Throughout the academic year, Dr. Powers will email the class regarding opportunities to shadow him at UVA Hospital.
If you have a specific interest in shadowing in a particular specialty of medicine or want to know what kind of unique shadowing opportunities are available to you (correctional facility medicine, rural medicine, osteopathic medicine, etc), don't hesitate to contact Dr. Powers. He can help coordinate short or long-term shadowing experiences for you.
PBPM Staff work directly with the volunteer coordinators at the UVA Health System to provide an orientation to UVA Hospital as well as to discuss weekly volunteer opportunities at its medical center. Students who choose to pursue a volunteer opportunity at UVA are expected to complete a total of 50 volunteer hours, ideally through a 3 hour/week shift.
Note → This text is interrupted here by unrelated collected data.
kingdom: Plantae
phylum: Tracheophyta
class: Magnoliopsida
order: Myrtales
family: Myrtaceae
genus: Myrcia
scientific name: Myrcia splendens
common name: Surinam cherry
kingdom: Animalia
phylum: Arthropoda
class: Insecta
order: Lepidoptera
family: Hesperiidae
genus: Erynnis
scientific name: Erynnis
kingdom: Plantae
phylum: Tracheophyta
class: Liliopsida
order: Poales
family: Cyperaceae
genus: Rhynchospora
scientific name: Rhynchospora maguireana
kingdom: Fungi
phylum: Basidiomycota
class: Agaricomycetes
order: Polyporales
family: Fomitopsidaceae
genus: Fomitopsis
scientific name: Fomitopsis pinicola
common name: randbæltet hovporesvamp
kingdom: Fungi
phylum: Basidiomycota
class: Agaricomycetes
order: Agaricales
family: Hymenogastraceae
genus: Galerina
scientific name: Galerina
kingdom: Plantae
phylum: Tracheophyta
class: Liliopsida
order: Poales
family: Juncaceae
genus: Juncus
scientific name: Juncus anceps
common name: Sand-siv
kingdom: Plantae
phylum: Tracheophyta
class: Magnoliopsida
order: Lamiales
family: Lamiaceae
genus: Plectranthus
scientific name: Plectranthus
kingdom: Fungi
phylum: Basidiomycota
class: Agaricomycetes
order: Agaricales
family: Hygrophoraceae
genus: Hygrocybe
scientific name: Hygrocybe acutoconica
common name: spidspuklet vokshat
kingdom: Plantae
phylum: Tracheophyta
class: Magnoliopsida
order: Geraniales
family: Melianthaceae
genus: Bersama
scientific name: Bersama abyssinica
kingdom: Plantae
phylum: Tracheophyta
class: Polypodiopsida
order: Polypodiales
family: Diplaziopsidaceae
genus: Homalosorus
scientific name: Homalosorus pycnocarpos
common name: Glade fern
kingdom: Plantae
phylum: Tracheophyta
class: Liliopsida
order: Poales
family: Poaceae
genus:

PBPM '18 Alum, Michael Schad writes: My decision to volunteer in the UVa ER was initially motivated by my prior experience as an EMT and desire to learn more about this field of medicine. However, while I was no doubt driven by a personal interest in EM, I would highly recommend this position to anyone for whom strong patient interaction is a priority. In this volunteer role, you are afforded the opportunity to make rounds in the ER and offer comfort items to patients. This small gesture generally has a positive impact on those you serve and can lead to many interesting conversations and experiences. Volunteers also restock supplies, which is always appreciated by the healthcare staff.
Post-bac students interested in volunteering at Charlottesville Free Clinic will be notified when a volunteer orientation becomes available. Student volunteers have opportunities to serve in a variety of clinical, patient-facing, or administrative roles which work alongside volunteer medical professionals (doctors, nurses, medical students, etc) and provide insight into what healthcare opportunities are available to low-income populations. Volunteers sign up for shifts when they are available on specific weeknights, so scheduling can be a bit more flexible.
PBPM '18 Alum, Vanessa Ramirez writes: During the post-bac program, I chose to volunteer at the Charlottesville Free Clinic because it gave me unique insight into all aspects of a clinic. As an Interpreter, I was involved in every portion of a patient’s visit. I gained exposure to financial screening, administrative operations, triage, physician’s visits, exit interviews and pharmacy. I also got the opportunity to work with a variety of different specialties such as endocrinology, dermatology and psychiatry. I was able to develop great relationships with providers and staff, and even got to know some of the patients. The clinic also opened my eyes to many of the challenges faced in modern healthcare. Volunteering at the Free Clinic provided invaluable experience which has been instrumental to the application process.